Par ailleurs, plus d'une dizaine de gens se plaignent du fait que leurs noms ne figurent pas sur la liste affichée à la mairie de Pétion-Ville. « Ce problème est en partie dû au fait que des personnes qui ont déjà bénéficié d'un autre programme soient venues postuler », précise un responsable. Toutefois, les responsables semblent avoir la situation en main.

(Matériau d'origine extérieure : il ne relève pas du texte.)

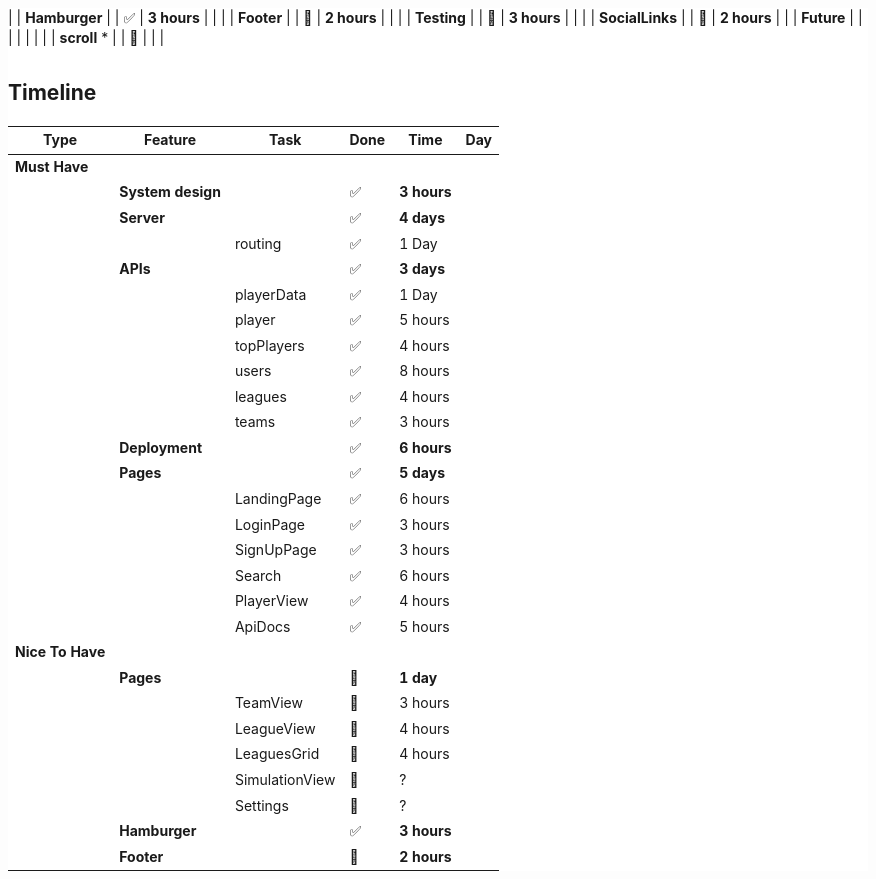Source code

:|                  | **Hamburger**   |                | :white_check_mark:    | **3 hours**   |     |
|                  | **Footer**      |                | :black_square_button: | **2 hours**   |     |
|                  | **Testing**     |                | :black_square_button: | **3 hours**   |     |
|                  | **SocialLinks** |                | :black_square_button: | **2 hours**   |     |
| **Future**       |                 |                |                       |               |     |
|                  | **scroll** \*   |                | :black_square_button: |               |     |

## **Timeline**

| Type             | Feature           | Task           | Done                  | Time        | Day |
| ---------------- | ----------------- | -------------- | --------------------- | ----------- | --- |
| **Must Have**    |                   |                |                       |             |     |
|                  | **System design** |                | :white_check_mark:    | **3 hours** |     |
|                  | **Server**        |                | :white_check_mark:    | **4 days**  |     |
|                  |                   | routing        | :white_check_mark:    | 1 Day       |     |
|                  | **APIs**          |                | :white_check_mark:    | **3 days**  |     |
|                  |                   | playerData     | :white_check_mark:    | 1 Day       |     |
|                  |                   | player         | :white_check_mark:    | 5 hours     |     |
|                  |                   | topPlayers     | :white_check_mark:    | 4 hours     |     |
|                  |                   | users          | :white_check_mark:    | 8 hours     |     |
|                  |                   | leagues        | :white_check_mark:    | 4 hours     |     |
|                  |                   | teams          | :white_check_mark:    | 3 hours     |     |
|                  | **Deployment**    |                | :white_check_mark:    | **6 hours** |     |
|                  | **Pages**         |                | :white_check_mark:    | **5 days**  |     |
|                  |                   | LandingPage    | :white_check_mark:    | 6 hours     |     |
|                  |                   | LoginPage      | :white_check_mark:    | 3 hours     |     |
|                  |                   | SignUpPage     | :white_check_mark:    | 3 hours     |     |
|                  |                   | Search         | :white_check_mark:    | 6 hours     |     |
|                  |                   | PlayerView     | :white_check_mark:    | 4 hours     |     |
|                  |                   | ApiDocs        | :white_check_mark:    | 5 hours     |     |
| **Nice To Have** |                   |                |                       |             |     |
|                  | **Pages**         |                | :black_square_button: | **1 day**   |     |
|                  |                   | TeamView       | :black_square_button: | 3 hours     |     |
|                  |                   | LeagueView     | :black_square_button: | 4 hours     |     |
|                  |                   | LeaguesGrid    | :black_square_button: | 4 hours     |     |
|                  |                   | SimulationView | :black_square_button: | ?           |     |
|                  |                   | Settings       | :black_square_button: | ?           |     |
|                  | **Hamburger**     |                | :white_check_mark:    | **3 hours** |     |
|                  | **Footer**        |                | :black_square_button: | **2 hours** |     |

Beaucoup de déplacés expriment leur ras-le-bol de vivre dans des conditions d'hygiène exécrables et se sentent soulagés par cette décision qui leur permettra de reprendre goût à la vie. « Nous vivons comme des bêtes », a déclaré Sheila Louis, mère de famille, qui explique l'état déshumanisant dans lequel vit ce groupe de déplacés depuis le séisme dévastateur du 12 janvier 2010. Pour elle, deux années après cette tragédie, cette situation ne devrait plus exister. « La seule chose qui m'intéresse, c'est le chèque. Je ne pouvais plus résister dans ces conditions », confie-t-elle.
Plusieurs riverains du parc Ste-Thérèse félicitent la mairesse de Pétion-Ville pour cette initiative qu'ils jugent louable. Les jeunes, de leur côté, se voient déjà en train de jouer au football ou d'organiser des activités culturelles dans cet espace longtemps délaissé au profit des sinistrés.
Hansy Mars
Twitter:@marshansy
L'opération de relogement des déplacés du parc Ste-Thérèse a déjà entraîné la mort d'une dame qui habitait le camp. D'après des témoignages, elle aurait été retrouvée égorgée dans un trou au moment où elle s'apprêtait à regagner sa nouvelle demeure. Cet incident a développé un sentiment de peur chez les déplacés du camp.